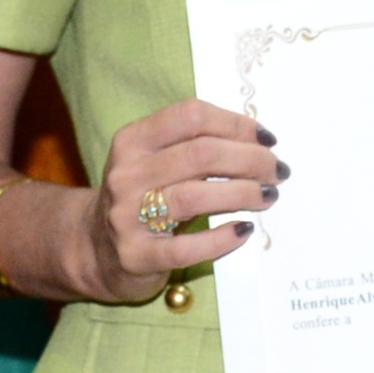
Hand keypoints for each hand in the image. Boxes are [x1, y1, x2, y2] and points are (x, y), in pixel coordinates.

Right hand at [74, 100, 281, 301]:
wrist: (96, 249)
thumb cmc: (141, 199)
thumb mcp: (154, 161)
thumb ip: (194, 146)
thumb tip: (260, 142)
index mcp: (133, 141)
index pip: (191, 116)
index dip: (236, 123)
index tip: (267, 139)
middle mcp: (126, 174)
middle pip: (201, 154)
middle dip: (250, 160)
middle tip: (277, 171)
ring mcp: (126, 216)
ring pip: (195, 196)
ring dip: (243, 193)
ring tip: (269, 196)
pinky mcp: (136, 256)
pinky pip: (187, 247)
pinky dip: (222, 238)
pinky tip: (243, 230)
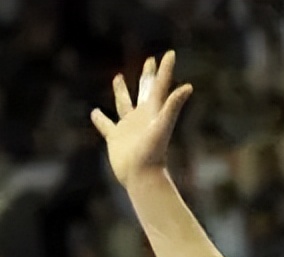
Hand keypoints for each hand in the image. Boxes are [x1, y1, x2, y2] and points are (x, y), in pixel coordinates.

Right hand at [91, 51, 192, 189]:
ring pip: (124, 103)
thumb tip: (188, 87)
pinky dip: (100, 119)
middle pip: (146, 90)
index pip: (161, 85)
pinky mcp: (115, 138)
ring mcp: (128, 127)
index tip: (170, 54)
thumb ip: (174, 105)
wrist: (141, 176)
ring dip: (122, 91)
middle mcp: (142, 116)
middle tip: (150, 60)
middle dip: (148, 75)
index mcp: (154, 110)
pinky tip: (94, 113)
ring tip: (118, 77)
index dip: (165, 69)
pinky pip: (106, 125)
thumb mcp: (163, 125)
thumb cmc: (153, 153)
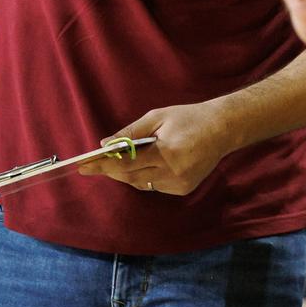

**Instructions to follow**
Using the records above, return verbatim only the part that opens with the line containing "ring mcp: (126, 216)" and closes with the line containing "middle mcp: (142, 116)"; pictures stay out.

**Response below**
ring mcp: (126, 216)
ring pip: (195, 196)
ring dip: (243, 193)
ring tip: (269, 196)
pinky mcp: (136, 256)
pinky pip: (187, 247)
pinky dip: (222, 238)
pinky tip: (243, 230)
Hand keypoints for each hand in the image. Boxes are [x1, y1, x2, y2] and points are (x, y), in pixel coordinates.

Right hand at [91, 51, 192, 189]:
ring pip: (124, 103)
thumb tip: (188, 87)
pinky dip: (100, 119)
middle pip: (146, 90)
index pip: (161, 85)
pinky mcp: (115, 138)
ring mcp: (128, 127)
index tip: (170, 54)
thumb ip: (174, 105)
wrist: (141, 176)
ring dip: (122, 91)
middle mcp: (142, 116)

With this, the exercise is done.